Content starts

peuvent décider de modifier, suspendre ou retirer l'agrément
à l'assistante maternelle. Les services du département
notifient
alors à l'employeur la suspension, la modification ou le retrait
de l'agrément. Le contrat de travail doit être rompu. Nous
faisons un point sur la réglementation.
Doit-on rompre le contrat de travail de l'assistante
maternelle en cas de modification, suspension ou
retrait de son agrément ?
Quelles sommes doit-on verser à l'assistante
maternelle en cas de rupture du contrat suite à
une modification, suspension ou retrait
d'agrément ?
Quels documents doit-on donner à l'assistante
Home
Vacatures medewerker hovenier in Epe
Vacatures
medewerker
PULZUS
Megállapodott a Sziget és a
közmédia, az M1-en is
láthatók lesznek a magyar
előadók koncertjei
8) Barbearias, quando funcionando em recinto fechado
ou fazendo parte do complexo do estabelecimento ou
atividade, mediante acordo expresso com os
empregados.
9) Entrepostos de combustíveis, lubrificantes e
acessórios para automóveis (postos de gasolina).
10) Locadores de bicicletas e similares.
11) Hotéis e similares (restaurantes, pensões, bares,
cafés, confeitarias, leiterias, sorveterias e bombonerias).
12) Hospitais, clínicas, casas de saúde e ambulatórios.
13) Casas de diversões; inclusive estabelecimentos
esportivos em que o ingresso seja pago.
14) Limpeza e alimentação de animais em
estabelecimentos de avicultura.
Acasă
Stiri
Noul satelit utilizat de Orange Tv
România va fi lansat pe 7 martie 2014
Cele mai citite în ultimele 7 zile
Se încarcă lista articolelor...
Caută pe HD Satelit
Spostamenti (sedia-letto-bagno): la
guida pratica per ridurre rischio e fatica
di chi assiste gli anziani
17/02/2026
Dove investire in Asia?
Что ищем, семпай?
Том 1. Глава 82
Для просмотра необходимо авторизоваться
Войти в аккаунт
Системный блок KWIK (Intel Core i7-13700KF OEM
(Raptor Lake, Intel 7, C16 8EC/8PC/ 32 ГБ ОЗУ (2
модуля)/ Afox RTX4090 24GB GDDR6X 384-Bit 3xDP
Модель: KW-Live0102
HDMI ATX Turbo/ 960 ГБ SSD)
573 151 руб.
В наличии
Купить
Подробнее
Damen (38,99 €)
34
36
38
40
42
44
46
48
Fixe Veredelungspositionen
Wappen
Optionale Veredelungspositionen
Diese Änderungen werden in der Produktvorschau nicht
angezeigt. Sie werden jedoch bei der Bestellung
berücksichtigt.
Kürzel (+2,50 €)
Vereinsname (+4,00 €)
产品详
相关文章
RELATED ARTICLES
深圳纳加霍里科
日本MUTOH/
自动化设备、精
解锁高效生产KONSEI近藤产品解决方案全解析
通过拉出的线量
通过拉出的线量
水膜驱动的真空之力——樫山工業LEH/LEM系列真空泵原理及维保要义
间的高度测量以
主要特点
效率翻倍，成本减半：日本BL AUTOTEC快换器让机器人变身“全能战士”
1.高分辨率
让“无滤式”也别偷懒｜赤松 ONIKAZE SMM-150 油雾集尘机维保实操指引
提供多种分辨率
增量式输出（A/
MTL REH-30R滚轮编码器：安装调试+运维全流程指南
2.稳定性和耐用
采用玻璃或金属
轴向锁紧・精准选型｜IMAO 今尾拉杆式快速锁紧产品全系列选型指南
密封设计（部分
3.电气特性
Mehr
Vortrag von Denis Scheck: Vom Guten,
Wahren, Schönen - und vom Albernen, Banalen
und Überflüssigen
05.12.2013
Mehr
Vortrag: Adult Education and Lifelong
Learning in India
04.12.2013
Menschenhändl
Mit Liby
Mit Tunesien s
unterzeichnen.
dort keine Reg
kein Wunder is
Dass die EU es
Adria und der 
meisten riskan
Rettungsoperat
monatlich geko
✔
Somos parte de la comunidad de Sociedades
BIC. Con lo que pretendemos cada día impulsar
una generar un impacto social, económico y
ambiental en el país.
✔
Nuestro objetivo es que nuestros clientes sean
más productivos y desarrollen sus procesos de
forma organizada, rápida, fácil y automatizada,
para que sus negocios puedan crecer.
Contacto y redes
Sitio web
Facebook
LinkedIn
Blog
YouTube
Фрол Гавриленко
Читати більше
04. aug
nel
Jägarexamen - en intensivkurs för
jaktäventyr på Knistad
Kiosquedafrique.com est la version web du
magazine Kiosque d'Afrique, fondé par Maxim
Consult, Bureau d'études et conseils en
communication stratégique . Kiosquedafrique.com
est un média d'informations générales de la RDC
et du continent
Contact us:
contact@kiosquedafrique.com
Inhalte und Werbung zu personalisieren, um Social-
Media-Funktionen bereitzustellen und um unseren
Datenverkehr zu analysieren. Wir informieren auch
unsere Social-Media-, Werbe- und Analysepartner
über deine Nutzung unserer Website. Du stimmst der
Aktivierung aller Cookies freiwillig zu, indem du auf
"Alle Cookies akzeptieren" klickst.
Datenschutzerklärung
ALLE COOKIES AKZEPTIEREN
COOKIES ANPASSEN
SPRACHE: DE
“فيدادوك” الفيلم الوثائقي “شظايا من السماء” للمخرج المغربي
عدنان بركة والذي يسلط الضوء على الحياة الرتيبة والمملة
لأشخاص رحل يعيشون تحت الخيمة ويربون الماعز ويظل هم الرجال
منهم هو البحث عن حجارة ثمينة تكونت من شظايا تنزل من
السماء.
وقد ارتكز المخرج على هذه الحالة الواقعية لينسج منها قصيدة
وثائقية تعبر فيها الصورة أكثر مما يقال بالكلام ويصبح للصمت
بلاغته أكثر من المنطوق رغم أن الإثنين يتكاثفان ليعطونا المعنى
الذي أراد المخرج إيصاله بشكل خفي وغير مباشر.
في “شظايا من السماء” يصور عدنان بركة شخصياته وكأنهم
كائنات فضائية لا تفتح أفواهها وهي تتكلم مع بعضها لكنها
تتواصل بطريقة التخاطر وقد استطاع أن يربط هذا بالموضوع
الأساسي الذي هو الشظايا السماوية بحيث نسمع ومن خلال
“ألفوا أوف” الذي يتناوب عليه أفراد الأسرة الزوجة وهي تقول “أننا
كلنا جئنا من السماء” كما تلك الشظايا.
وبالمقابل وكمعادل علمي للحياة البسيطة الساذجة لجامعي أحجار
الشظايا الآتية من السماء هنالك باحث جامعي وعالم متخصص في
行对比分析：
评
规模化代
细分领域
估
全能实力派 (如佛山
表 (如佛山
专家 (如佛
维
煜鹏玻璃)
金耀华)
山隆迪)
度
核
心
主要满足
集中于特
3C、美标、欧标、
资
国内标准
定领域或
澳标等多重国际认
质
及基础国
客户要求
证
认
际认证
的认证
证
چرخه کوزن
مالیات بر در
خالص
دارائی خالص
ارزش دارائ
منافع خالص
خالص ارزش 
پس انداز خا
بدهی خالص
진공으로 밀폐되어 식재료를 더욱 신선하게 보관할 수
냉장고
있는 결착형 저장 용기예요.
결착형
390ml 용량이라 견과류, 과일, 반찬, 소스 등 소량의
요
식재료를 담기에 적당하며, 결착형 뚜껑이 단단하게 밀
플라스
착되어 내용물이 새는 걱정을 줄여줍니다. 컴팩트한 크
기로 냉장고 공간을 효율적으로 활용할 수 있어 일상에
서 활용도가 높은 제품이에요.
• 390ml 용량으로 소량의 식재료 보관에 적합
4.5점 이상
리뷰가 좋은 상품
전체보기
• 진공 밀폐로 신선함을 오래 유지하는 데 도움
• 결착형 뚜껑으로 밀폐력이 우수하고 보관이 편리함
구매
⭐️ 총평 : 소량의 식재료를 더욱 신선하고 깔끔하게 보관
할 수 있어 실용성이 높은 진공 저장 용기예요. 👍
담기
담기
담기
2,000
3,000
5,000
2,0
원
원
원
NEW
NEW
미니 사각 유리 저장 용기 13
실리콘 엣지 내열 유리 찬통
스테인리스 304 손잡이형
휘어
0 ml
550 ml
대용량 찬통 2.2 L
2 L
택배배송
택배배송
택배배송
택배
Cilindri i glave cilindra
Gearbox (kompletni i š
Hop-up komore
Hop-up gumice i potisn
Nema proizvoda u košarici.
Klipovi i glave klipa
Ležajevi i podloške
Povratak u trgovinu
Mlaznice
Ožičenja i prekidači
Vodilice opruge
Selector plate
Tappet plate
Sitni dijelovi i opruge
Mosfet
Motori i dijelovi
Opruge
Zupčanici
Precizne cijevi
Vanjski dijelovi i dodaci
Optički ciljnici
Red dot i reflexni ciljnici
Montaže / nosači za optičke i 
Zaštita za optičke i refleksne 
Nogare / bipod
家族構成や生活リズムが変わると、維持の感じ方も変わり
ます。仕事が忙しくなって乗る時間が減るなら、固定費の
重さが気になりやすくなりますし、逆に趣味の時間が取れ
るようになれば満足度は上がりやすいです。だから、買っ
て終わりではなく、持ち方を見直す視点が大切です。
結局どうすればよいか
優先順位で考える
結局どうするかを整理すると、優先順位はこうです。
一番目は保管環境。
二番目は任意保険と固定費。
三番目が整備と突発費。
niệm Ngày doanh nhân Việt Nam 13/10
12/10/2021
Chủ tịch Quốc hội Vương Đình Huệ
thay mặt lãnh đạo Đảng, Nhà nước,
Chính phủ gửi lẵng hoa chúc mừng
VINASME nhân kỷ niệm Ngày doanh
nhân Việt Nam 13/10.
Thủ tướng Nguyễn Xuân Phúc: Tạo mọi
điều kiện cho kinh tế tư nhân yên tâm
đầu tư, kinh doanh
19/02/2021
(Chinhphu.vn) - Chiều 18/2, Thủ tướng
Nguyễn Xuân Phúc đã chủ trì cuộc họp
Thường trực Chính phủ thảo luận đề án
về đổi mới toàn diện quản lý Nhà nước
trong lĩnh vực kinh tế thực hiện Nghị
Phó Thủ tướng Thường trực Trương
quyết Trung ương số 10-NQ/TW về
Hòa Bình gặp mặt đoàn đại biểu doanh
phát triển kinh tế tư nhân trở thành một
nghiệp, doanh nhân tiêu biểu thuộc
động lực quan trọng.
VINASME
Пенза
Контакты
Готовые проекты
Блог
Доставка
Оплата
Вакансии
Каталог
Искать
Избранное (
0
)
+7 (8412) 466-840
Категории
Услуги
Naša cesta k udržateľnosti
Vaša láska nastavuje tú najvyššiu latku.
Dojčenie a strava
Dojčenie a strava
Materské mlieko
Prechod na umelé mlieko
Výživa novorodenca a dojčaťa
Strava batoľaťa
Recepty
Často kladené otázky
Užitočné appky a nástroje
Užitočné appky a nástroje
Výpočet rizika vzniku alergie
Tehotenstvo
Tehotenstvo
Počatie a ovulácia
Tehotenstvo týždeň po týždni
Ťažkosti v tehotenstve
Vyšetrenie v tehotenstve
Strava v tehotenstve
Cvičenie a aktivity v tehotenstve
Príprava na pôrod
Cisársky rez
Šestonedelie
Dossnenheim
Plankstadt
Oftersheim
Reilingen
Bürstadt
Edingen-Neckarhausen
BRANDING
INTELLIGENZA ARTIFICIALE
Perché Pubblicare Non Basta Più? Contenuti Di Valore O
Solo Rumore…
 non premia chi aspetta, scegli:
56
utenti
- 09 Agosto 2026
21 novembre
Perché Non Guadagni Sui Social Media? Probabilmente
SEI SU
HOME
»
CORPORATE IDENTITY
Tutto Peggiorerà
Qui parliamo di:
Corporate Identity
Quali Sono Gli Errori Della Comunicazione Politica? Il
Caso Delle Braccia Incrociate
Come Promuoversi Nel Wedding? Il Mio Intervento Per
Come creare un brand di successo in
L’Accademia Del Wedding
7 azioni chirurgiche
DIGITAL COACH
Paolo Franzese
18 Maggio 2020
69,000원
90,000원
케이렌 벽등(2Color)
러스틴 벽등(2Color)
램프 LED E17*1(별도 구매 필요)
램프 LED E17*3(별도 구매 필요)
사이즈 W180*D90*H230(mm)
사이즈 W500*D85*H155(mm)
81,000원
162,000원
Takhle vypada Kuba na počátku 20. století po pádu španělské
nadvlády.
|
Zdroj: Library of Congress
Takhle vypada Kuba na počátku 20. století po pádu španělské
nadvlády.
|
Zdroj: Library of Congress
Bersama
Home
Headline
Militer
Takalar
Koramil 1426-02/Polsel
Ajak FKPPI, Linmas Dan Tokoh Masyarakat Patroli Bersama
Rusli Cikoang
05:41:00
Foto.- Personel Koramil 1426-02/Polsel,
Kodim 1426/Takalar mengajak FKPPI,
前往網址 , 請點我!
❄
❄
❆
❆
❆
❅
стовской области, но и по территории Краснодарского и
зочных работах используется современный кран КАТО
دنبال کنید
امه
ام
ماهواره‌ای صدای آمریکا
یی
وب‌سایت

Content ends

◆ **WORK REQUEST**
Locate every line in the listing above that contains the string "estabelecimentos" and copy each of those lines. Letter case counts when matching.

◆ **WRITTEN RESPONSE**
13) Casas de diversões; inclusive estabelecimentos
estabelecimentos de avicultura.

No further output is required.